(Stored items)
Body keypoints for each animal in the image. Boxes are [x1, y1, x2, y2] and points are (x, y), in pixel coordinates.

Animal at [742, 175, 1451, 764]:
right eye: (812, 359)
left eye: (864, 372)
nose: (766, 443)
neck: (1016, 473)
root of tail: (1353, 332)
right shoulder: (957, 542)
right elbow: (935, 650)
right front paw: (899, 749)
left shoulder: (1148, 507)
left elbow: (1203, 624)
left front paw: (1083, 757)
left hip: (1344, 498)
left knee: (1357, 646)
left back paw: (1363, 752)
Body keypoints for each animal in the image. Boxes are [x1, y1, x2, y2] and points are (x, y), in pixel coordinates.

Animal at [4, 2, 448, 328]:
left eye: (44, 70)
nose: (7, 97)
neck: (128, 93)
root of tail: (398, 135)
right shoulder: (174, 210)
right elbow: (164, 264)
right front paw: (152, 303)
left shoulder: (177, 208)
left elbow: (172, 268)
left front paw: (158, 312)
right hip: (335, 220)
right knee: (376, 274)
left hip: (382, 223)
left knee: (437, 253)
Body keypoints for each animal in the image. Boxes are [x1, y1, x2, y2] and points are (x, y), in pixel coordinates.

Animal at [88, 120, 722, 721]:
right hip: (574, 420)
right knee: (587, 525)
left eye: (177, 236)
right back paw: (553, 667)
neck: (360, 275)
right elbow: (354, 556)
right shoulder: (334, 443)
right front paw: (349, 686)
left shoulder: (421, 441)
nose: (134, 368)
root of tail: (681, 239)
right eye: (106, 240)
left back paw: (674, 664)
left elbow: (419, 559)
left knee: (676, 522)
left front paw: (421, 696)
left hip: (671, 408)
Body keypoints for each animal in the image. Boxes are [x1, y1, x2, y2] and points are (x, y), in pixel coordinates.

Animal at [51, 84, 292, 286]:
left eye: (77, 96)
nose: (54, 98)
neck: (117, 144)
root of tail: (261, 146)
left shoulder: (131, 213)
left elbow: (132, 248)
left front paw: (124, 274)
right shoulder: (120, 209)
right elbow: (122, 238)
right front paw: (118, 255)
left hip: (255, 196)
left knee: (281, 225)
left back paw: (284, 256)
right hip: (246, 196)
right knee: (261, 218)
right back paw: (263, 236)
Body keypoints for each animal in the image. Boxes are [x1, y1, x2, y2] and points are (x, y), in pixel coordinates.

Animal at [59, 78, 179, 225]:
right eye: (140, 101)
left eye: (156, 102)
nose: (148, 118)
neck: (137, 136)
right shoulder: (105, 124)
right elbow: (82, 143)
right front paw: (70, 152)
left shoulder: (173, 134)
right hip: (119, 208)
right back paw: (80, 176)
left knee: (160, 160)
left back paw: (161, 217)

## Exercise directions
A word-for-word copy of all the entries is required.

## Answer area
Body keypoints for each animal in the image. Boxes are [x1, y1, x2, y2] and points are (x, y), in pixel coordinates.

Animal at [742, 175, 1451, 764]:
right eye: (812, 359)
left eye: (864, 372)
nose: (766, 443)
neck: (1016, 473)
root of tail: (1353, 332)
right shoulder: (957, 542)
right elbow: (935, 650)
right front paw: (899, 749)
left shoulder: (1148, 507)
left elbow: (1203, 624)
left front paw: (1083, 757)
left hip: (1344, 498)
left knee: (1357, 646)
left back paw: (1363, 752)
Body keypoints for each animal in the image. Boxes are [x1, y1, x2, y2] and points are (x, y), in pixel coordinates.

Animal at [4, 2, 448, 328]:
left eye: (44, 70)
nose: (7, 97)
neck: (128, 93)
root of tail: (398, 135)
right shoulder: (174, 210)
right elbow: (164, 264)
right front paw: (152, 303)
left shoulder: (177, 208)
left elbow: (172, 268)
left front paw: (158, 312)
right hip: (335, 220)
right knee: (376, 274)
left hip: (382, 223)
left knee: (437, 253)
Body keypoints for each animal in the image. Boxes are [x1, y1, x2, y2] and points are (x, y), in pixel coordinates.

Animal at [88, 120, 722, 721]:
right hip: (574, 420)
right knee: (587, 525)
left eye: (177, 236)
right back paw: (553, 667)
neck: (360, 275)
right elbow: (354, 556)
right shoulder: (334, 443)
right front paw: (349, 686)
left shoulder: (421, 441)
nose: (134, 368)
root of tail: (681, 239)
right eye: (106, 240)
left back paw: (674, 664)
left elbow: (419, 559)
left knee: (676, 522)
left front paw: (421, 696)
left hip: (671, 408)
Body keypoints for each animal in the image. Boxes are [x1, y1, x2, y2] and points are (x, y), in pixel coordinates.

Animal at [51, 84, 292, 286]:
left eye: (77, 96)
nose: (54, 98)
neck: (117, 144)
root of tail: (261, 146)
left shoulder: (131, 213)
left elbow: (132, 248)
left front paw: (124, 274)
right shoulder: (120, 209)
right elbow: (122, 238)
right front paw: (118, 255)
left hip: (255, 196)
left knee: (281, 225)
left back paw: (284, 256)
right hip: (246, 196)
right knee: (261, 218)
right back paw: (263, 236)
Body keypoints for each animal in the image. Boxes are [x1, y1, x2, y2] and points are (x, y), in pixel coordinates.

Animal at [59, 78, 179, 225]:
right eye: (140, 101)
left eye: (156, 102)
nose: (148, 118)
neck: (137, 136)
right shoulder: (105, 124)
right elbow: (82, 143)
right front paw: (70, 152)
left shoulder: (173, 134)
right hip: (119, 208)
right back paw: (80, 176)
left knee: (160, 160)
left back paw: (161, 217)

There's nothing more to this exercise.